Leaders Who Say ‘My Door Is Always Open’ Often Have The Least Honest Feedback In The Building.
“My Door Is Always Open.”
It’s one of the most repeated phrases in Kenyan workplaces.
It’s also, very often, one of the most dishonest.
Not because the leader is lying. But because they genuinely believe it. They’ve said it so many times they’ve mistaken the invitation for the outcome. They think that because they are approachable, people are approaching them. They think because they’ve created an open-door policy, honest feedback is flowing freely through it.
It isn’t.
I’ve sat across from enough CEOs, MDs, and senior leaders to recognise a pattern that nobody in the room ever says out loud.
The higher you rise, the less truth you receive.
Not because your team doesn’t see the problems. They see them clearly, sometimes before you do. The missed targets. The toxic team lead you keep defending. The strategy that made sense on paper but is falling apart in execution. The culture that looks fine in town halls but is quietly bleeding talent.
They see it. They talk about it with each other, in WhatsApp groups, over lunch, in parking lots after long meetings.
Just not with you.
And if you’re a leader who believes your team is comfortable telling you hard truths, ask yourself this, when last did someone walk through that open door and tell you something that genuinely surprised you? When last did a team member push back on your idea in a meeting, not just nod along and raise concerns privately afterward?
If you’re struggling to remember, that’s your answer.
Here is why the open door doesn’t work the way you think it does.

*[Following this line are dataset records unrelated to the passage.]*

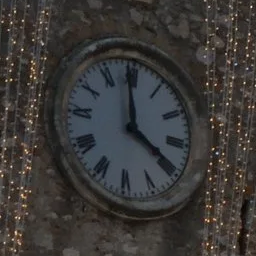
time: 3:59
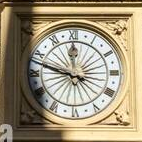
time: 11:47
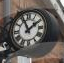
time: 1:56
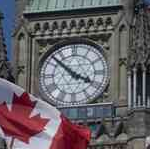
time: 3:52
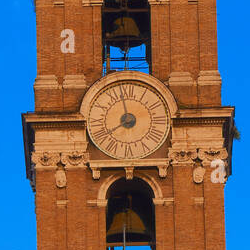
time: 7:58
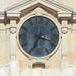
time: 3:34
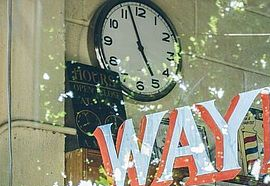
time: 4:56
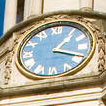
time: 1:18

Psychological safety is not created by availability. It is created by track record.
Your team is not watching whether your door is open. They are watching what happens when someone walks through it with bad news. They are watching whether the messenger gets shot. They are watching whether you actually act on feedback or smile, thank them, and proceed exactly as planned. They are watching whether the people who challenge you get quietly sidelined while the ones who agree with everything keep getting promoted.

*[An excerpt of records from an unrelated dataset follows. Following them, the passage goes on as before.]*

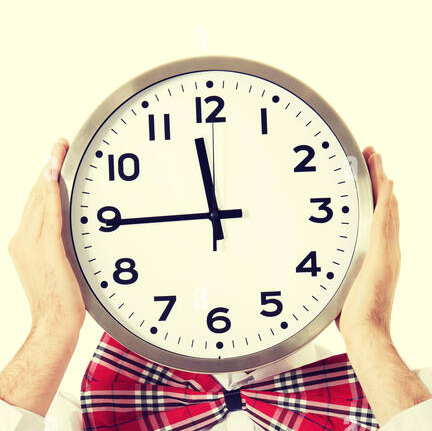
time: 11:44
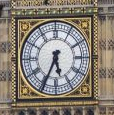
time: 5:34
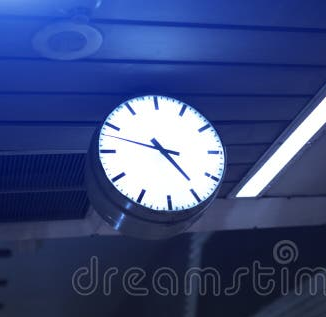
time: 4:48
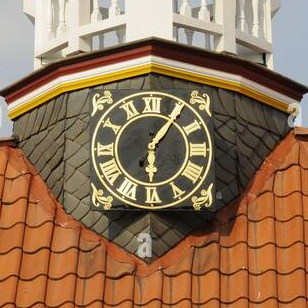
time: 6:05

They have been watching for a long time. And they have drawn conclusions you don’t know about.
The most dangerous leader in any organization is not the one who is aggressive or unapproachable.

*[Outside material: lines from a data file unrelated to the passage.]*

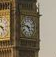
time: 4:47
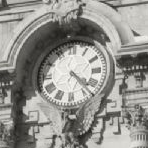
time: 4:22
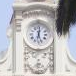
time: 12:26
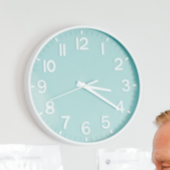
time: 3:20
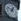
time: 12:48
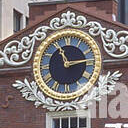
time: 11:13
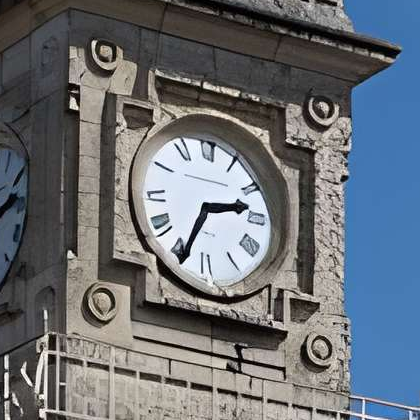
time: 2:34
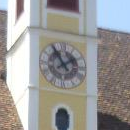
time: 1:54
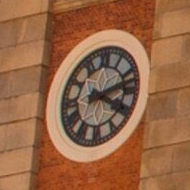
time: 4:12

It’s the one who is warm, likeable, and completely insulated from reality, surrounded by people who have learned that agreeing is safe and honesty is risky.
These leaders make decisions based on incomplete information and call it strategy. They’re blindsided by resignations they never saw coming. They lose their best people to competitors and genuinely don’t understand why. They run engagement surveys, get average scores, and wonder what’s missing, never realizing the survey itself was answered with the same careful dishonesty as every other interaction.
This is not a small problem. In my experience placing talent and working with organizations across Kenya, culture rot almost always starts here, at the top, in the silence that polite leadership accidentally creates.
So what does honest feedback actually require?
It requires you to stop waiting for people to come to you and start going to them, on their terms, in their spaces, with genuine curiosity and without your title filling the room.
It requires you to reward the person who delivers uncomfortable news, visibly and publicly, so the rest of the team learns that truth is safe here.
It requires you to act on what you hear even partially so that feedback doesn’t feel like a performance exercise.
And it requires a level of personal humility that is genuinely rare at senior levels. The humility to accept that your perception of your leadership and your team’s experience of it may be two completely different realities.
The open door is a good start. But it was never enough.
If you want the truth, you have to make truth-telling safer than silence.
Because right now, in most organizations, silence is winning.